Article • 24. June 2026

MD5 vs SHA-256: What Is the Difference?

Compare MD5 and SHA-256 by digest length, collision resistance, performance, and practical use to understand which algorithm belongs in modern systems.

MD5 and SHA-256 both turn data into a fixed-length digest, but treating them as interchangeable creates real security problems. MD5 produces a 128-bit value, usually written as 32 hexadecimal characters. SHA-256 produces a 256-bit value, written as 64 hexadecimal characters. The larger output matters, but output length is only part of the difference. The more important issue is that practical collision attacks have broken MD5’s collision resistance, while SHA-256 remains suitable for modern integrity and security applications when used correctly.

The job of a cryptographic hash function

A hash function accepts an input of almost any size and returns a digest of a fixed size. The same input always returns the same digest. A one-byte change should produce a very different result. Developers use this behavior to detect accidental file changes, build digital signatures, identify content, and support many security protocols.

Hashing does not encrypt data. There is no decryption key, and a digest is not a compact copy of the original input. A matching digest is evidence that two inputs are probably the same, subject to the strength of the algorithm and the threat model. For a basic explanation of that distinction, see MD5 encryption vs hashing.

MD5 is shorter and structurally broken

MD5 was designed by Ronald Rivest and published in 1992. It processes data into a 128-bit digest. A randomly behaving 128-bit hash would normally require roughly 2 to the power of 64 attempts to find a collision because of the birthday effect. MD5 no longer provides even that practical level of collision resistance. Researchers developed methods that can deliberately construct different inputs with the same MD5 value.

This does not mean every MD5 checksum is instantly useless. If you compare two files that you created and control, MD5 can still detect ordinary transmission errors. It is also common in legacy databases, duplicate-file tools, and old download archives. The problem appears when an attacker may be able to prepare or replace the files. In that situation, collision resistance matters, and MD5 should not be trusted.

SHA-256 offers a much stronger security margin

SHA-256 belongs to the SHA-2 family standardized by the US National Institute of Standards and Technology. Its 256-bit digest gives a generic collision security level of about 128 bits and a preimage security level of about 256 bits. Those figures describe idealized brute-force work, not a promise that every implementation is secure. Even so, no practical collision attack comparable to the MD5 attacks is known for full SHA-256.

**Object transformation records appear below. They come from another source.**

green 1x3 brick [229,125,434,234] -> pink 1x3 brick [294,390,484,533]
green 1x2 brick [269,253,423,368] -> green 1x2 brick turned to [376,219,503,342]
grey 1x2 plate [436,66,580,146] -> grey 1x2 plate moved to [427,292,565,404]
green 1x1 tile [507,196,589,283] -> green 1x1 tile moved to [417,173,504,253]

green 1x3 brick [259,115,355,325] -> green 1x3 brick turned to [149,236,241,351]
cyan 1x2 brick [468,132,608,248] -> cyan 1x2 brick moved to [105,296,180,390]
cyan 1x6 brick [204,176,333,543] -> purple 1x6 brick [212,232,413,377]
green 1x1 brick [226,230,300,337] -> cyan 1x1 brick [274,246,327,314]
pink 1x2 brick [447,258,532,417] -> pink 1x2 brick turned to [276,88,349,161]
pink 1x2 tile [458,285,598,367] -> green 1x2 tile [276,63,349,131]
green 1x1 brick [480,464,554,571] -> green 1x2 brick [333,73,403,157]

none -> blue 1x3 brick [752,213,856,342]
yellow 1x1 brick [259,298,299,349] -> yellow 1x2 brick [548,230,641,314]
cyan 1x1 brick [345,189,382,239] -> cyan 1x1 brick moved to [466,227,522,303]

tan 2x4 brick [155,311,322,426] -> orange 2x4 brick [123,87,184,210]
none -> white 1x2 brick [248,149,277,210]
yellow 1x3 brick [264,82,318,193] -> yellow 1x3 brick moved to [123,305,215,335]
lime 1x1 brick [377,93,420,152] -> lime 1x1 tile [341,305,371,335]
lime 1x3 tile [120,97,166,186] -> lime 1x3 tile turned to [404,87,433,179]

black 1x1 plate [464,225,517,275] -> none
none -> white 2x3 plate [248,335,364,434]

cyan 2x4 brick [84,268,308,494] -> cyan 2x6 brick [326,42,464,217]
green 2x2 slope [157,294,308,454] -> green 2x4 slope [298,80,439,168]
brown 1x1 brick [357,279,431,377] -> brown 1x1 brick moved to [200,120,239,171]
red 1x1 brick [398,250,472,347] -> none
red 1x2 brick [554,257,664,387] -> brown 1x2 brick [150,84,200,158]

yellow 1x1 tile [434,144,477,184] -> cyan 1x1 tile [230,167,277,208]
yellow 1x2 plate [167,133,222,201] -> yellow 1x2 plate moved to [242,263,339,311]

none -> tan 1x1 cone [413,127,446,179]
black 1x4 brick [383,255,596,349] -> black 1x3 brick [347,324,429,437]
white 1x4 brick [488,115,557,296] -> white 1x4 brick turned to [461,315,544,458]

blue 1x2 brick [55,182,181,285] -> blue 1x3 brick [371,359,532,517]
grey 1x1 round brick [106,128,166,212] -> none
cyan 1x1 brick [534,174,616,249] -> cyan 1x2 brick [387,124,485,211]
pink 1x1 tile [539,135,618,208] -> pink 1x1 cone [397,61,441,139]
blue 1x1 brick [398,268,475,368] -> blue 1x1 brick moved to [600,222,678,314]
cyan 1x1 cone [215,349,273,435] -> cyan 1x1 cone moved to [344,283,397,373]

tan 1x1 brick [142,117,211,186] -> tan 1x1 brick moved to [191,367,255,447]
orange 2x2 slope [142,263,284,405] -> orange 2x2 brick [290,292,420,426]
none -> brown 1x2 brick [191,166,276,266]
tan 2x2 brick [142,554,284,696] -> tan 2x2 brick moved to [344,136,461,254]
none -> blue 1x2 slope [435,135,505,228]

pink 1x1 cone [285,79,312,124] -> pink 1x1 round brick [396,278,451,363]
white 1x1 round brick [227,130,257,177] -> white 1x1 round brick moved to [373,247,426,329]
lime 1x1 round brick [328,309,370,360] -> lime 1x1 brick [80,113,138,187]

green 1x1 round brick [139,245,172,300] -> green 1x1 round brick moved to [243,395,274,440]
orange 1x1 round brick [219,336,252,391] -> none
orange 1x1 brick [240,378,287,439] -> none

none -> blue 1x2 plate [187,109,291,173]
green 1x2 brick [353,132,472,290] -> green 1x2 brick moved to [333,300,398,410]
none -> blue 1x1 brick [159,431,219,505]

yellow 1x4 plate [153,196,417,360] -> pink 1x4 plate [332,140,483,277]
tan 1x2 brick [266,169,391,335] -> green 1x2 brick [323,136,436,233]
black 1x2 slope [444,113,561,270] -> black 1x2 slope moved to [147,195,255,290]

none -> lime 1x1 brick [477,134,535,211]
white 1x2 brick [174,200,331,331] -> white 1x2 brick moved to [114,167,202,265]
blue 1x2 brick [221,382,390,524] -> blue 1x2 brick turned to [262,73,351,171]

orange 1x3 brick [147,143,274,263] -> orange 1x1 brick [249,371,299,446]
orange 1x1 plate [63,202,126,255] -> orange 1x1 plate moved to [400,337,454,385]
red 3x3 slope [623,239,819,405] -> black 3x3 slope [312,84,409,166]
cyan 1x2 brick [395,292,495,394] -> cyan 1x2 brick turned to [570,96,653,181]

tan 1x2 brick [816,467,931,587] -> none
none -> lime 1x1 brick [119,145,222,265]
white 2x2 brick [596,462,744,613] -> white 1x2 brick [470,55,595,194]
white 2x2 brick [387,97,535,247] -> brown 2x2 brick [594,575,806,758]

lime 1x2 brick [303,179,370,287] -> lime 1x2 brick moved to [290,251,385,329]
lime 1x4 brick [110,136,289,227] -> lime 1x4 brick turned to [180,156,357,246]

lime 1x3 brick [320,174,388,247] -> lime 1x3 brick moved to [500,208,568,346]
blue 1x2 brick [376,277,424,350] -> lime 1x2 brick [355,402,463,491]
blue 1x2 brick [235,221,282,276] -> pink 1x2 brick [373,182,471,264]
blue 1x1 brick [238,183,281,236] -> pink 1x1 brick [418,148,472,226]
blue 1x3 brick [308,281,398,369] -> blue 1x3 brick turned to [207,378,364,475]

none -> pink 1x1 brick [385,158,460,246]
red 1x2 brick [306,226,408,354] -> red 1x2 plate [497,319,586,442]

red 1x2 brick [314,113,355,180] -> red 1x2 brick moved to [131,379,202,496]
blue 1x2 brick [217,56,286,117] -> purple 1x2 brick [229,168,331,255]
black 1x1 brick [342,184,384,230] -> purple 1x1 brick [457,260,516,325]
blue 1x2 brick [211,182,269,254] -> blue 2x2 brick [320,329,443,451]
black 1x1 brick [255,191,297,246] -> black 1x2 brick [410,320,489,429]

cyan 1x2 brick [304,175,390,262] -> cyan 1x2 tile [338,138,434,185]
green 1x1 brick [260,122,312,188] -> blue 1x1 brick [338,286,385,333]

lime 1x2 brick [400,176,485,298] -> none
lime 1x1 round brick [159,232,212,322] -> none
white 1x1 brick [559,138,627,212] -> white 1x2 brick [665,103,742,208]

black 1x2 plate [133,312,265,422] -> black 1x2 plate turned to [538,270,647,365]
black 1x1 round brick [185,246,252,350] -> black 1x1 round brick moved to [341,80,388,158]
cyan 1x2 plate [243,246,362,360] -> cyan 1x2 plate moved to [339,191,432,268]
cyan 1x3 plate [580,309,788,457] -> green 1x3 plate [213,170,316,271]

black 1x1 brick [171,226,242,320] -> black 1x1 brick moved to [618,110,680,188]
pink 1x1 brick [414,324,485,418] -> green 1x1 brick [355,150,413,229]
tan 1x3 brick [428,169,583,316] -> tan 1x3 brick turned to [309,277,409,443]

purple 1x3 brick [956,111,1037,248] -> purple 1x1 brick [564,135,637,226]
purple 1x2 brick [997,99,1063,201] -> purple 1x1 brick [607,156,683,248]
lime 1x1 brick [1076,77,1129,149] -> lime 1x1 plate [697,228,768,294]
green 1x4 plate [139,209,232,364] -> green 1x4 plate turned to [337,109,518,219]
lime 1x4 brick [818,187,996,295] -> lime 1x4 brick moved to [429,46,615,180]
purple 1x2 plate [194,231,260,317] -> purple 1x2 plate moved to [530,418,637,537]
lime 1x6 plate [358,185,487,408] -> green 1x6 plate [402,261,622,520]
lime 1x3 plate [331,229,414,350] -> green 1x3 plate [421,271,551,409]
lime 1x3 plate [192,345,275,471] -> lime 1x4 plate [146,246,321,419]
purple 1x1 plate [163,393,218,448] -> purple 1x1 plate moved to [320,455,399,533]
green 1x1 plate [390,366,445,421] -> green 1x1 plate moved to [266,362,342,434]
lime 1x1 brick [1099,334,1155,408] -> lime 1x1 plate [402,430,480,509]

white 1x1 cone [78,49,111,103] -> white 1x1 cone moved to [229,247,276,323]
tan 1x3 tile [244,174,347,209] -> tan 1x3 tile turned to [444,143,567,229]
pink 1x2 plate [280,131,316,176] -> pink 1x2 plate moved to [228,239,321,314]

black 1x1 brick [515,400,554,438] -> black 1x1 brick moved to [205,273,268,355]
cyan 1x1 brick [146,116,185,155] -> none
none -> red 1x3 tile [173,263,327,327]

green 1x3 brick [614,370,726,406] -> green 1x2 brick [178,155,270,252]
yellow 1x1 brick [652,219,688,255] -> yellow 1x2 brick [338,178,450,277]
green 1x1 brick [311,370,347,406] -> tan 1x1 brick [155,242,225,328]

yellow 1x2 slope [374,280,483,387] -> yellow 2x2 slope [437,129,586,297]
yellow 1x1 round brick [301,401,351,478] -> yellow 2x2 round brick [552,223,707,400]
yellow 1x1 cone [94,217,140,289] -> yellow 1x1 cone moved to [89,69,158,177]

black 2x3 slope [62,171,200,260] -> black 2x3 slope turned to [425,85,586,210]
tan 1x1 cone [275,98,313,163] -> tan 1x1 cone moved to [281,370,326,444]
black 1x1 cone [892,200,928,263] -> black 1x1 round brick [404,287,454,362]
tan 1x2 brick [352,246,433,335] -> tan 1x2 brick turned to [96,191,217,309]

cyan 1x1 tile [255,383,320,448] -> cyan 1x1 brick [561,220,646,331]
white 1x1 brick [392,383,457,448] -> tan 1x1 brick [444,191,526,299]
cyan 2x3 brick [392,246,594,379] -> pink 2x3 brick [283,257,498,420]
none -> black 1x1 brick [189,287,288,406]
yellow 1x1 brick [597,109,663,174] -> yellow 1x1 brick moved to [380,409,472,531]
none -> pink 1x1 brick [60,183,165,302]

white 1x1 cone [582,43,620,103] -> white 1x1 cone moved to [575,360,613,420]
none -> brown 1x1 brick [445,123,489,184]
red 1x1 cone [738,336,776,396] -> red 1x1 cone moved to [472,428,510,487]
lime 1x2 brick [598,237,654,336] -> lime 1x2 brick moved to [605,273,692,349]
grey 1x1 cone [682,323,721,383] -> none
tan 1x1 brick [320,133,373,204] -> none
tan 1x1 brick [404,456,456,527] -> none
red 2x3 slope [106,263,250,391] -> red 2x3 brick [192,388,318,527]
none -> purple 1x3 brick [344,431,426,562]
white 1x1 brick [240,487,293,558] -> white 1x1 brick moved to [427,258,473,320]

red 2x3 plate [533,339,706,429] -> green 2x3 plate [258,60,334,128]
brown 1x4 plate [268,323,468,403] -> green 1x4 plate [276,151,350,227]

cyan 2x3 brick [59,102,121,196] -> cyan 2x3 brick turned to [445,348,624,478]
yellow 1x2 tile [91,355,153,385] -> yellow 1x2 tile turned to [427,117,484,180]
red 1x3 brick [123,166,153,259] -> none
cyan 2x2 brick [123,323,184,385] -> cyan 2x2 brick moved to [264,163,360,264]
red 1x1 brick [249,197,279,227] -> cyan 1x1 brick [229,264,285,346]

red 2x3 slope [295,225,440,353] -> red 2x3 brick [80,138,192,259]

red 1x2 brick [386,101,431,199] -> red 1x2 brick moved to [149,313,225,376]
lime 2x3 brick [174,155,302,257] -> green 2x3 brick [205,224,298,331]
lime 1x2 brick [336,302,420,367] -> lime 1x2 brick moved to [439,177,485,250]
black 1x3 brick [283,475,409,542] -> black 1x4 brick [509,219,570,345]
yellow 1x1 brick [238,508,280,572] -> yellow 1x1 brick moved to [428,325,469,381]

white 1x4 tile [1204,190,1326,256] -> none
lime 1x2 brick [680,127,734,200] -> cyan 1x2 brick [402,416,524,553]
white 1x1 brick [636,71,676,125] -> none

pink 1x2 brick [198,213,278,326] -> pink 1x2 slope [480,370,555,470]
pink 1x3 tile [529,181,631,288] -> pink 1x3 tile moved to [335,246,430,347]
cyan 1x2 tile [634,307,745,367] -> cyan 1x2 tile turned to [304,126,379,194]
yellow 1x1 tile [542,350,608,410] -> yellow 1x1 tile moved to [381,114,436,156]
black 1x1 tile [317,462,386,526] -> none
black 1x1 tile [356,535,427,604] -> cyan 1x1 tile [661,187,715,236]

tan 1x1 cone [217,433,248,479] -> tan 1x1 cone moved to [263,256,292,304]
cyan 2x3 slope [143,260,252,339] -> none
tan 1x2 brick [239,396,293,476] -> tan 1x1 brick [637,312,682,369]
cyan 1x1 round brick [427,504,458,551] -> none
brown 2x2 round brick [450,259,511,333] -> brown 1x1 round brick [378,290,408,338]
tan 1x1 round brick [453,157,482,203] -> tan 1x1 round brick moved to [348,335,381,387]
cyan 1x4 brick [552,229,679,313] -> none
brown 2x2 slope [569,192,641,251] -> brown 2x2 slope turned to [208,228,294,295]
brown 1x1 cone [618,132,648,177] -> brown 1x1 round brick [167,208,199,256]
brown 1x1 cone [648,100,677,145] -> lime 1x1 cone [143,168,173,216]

NIST continues to approve SHA-2 for appropriate uses. Its Secure Hash Standard defines SHA-224, SHA-256, SHA-384, SHA-512, and related variants. SHA-256 also has wide support in operating systems, programming languages, package managers, cloud services, and digital-signature tooling.

Speed is not always a benefit

Both MD5 and SHA-256 are designed to process data quickly. On modern processors, either can hash large files efficiently, and hardware acceleration may make SHA-256 surprisingly fast. For file integrity, that speed is useful. For password storage, it is dangerous. Attackers can test enormous numbers of password guesses when a fast general-purpose hash is used.

Neither MD5 nor plain SHA-256 should be used as a password-storage function. Passwords need a deliberately expensive algorithm such as Argon2id, scrypt, bcrypt, or an appropriately configured PBKDF2 implementation. Adding a salt to a fast hash does not solve the core problem because each guess remains cheap.

Which algorithm should you use?

For new file checksums

Choose SHA-256 unless you have a defined reason to use another current algorithm. It is widely available, easy to exchange, and much safer when files may come from an untrusted source. A checksum alone does not prove who published a file, so software publishers should also use a trusted digital signature when authenticity matters.

For legacy compatibility

You may need MD5 when a protocol, vendor, or archive exposes only MD5 values. Treat the result as a compatibility check, not strong evidence against malicious modification. When possible, calculate and store a SHA-256 checksum alongside the old value, then update dependent systems gradually.

For passwords

Use a dedicated password-hashing function through a maintained library. Do not invent a construction such as repeated MD5, MD5 plus SHA-256, or SHA-256 applied thousands of times without a standard design. Security depends on memory cost, work factors, salts, correct encoding, safe comparison, and an upgrade path. Compatibility needs should be documented so a temporary exception does not quietly become the permanent default.

A practical decision rule

MD5 answers a narrow legacy question: “Does this data match an old MD5 value?” SHA-256 answers a broader modern question: “Can I use a current, collision-resistant hash for integrity and security protocols?” For new work, SHA-256 is the sensible default between the two. Keep MD5 only where compatibility demands it, label that use clearly, and never present it as suitable for password protection or adversarial file verification.